**Exercise description:** Repeat the listing in full, exactly as it stands.

**Records for the exercise:**
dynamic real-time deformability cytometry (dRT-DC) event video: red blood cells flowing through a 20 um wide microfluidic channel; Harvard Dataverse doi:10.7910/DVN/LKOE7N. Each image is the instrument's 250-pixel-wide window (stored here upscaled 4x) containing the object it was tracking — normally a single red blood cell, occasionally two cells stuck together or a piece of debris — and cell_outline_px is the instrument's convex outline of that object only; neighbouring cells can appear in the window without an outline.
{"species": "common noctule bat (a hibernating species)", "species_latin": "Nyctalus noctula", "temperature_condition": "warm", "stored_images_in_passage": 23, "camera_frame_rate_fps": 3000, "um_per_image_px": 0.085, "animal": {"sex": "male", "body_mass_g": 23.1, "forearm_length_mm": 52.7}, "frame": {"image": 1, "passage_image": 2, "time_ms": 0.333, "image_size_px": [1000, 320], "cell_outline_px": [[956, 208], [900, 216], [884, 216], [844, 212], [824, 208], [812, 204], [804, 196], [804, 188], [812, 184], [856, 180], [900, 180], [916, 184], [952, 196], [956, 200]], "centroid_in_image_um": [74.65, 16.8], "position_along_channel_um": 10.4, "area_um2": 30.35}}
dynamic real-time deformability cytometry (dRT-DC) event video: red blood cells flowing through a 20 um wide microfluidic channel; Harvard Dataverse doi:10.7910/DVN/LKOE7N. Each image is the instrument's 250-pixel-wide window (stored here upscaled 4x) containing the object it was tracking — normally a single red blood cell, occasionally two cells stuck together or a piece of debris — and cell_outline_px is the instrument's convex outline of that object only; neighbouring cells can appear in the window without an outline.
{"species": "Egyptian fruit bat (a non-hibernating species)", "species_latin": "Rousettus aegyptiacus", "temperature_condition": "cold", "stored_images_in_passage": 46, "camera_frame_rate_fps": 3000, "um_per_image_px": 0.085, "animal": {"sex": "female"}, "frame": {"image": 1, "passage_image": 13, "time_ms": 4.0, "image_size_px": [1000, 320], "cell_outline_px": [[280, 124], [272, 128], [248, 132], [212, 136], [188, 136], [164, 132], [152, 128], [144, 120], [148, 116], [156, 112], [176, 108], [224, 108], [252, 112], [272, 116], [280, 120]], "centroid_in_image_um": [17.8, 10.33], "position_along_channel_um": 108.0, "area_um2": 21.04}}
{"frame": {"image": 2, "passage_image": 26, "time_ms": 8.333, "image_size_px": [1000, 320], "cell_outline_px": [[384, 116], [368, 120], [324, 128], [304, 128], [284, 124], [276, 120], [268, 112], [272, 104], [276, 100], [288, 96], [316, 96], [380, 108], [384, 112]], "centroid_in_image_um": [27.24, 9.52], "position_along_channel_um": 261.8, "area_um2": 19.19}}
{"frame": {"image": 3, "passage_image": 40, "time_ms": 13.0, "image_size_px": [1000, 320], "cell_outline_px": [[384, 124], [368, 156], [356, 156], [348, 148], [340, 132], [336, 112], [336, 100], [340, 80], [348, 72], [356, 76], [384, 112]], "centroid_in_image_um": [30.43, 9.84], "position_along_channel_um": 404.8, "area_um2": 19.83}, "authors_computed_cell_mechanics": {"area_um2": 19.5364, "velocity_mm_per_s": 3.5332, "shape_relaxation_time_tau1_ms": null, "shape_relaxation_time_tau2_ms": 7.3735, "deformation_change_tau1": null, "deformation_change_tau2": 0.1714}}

**Response to the exercise:**
dynamic real-time deformability cytometry (dRT-DC) event video: red blood cells flowing through a 20 um wide microfluidic channel; Harvard Dataverse doi:10.7910/DVN/LKOE7N. Each image is the instrument's 250-pixel-wide window (stored here upscaled 4x) containing the object it was tracking — normally a single red blood cell, occasionally two cells stuck together or a piece of debris — and cell_outline_px is the instrument's convex outline of that object only; neighbouring cells can appear in the window without an outline.
{"species": "common noctule bat (a hibernating species)", "species_latin": "Nyctalus noctula", "temperature_condition": "warm", "stored_images_in_passage": 23, "camera_frame_rate_fps": 3000, "um_per_image_px": 0.085, "animal": {"sex": "male", "body_mass_g": 23.1, "forearm_length_mm": 52.7}, "frame": {"image": 1, "passage_image": 2, "time_ms": 0.333, "image_size_px": [1000, 320], "cell_outline_px": [[956, 208], [900, 216], [884, 216], [844, 212], [824, 208], [812, 204], [804, 196], [804, 188], [812, 184], [856, 180], [900, 180], [916, 184], [952, 196], [956, 200]], "centroid_in_image_um": [74.65, 16.8], "position_along_channel_um": 10.4, "area_um2": 30.35}}
dynamic real-time deformability cytometry (dRT-DC) event video: red blood cells flowing through a 20 um wide microfluidic channel; Harvard Dataverse doi:10.7910/DVN/LKOE7N. Each image is the instrument's 250-pixel-wide window (stored here upscaled 4x) containing the object it was tracking — normally a single red blood cell, occasionally two cells stuck together or a piece of debris — and cell_outline_px is the instrument's convex outline of that object only; neighbouring cells can appear in the window without an outline.
{"species": "Egyptian fruit bat (a non-hibernating species)", "species_latin": "Rousettus aegyptiacus", "temperature_condition": "cold", "stored_images_in_passage": 46, "camera_frame_rate_fps": 3000, "um_per_image_px": 0.085, "animal": {"sex": "female"}, "frame": {"image": 1, "passage_image": 13, "time_ms": 4.0, "image_size_px": [1000, 320], "cell_outline_px": [[280, 124], [272, 128], [248, 132], [212, 136], [188, 136], [164, 132], [152, 128], [144, 120], [148, 116], [156, 112], [176, 108], [224, 108], [252, 112], [272, 116], [280, 120]], "centroid_in_image_um": [17.8, 10.33], "position_along_channel_um": 108.0, "area_um2": 21.04}}
{"frame": {"image": 2, "passage_image": 26, "time_ms": 8.333, "image_size_px": [1000, 320], "cell_outline_px": [[384, 116], [368, 120], [324, 128], [304, 128], [284, 124], [276, 120], [268, 112], [272, 104], [276, 100], [288, 96], [316, 96], [380, 108], [384, 112]], "centroid_in_image_um": [27.24, 9.52], "position_along_channel_um": 261.8, "area_um2": 19.19}}
{"frame": {"image": 3, "passage_image": 40, "time_ms": 13.0, "image_size_px": [1000, 320], "cell_outline_px": [[384, 124], [368, 156], [356, 156], [348, 148], [340, 132], [336, 112], [336, 100], [340, 80], [348, 72], [356, 76], [384, 112]], "centroid_in_image_um": [30.43, 9.84], "position_along_channel_um": 404.8, "area_um2": 19.83}, "authors_computed_cell_mechanics": {"area_um2": 19.5364, "velocity_mm_per_s": 3.5332, "shape_relaxation_time_tau1_ms": null, "shape_relaxation_time_tau2_ms": 7.3735, "deformation_change_tau1": null, "deformation_change_tau2": 0.1714}}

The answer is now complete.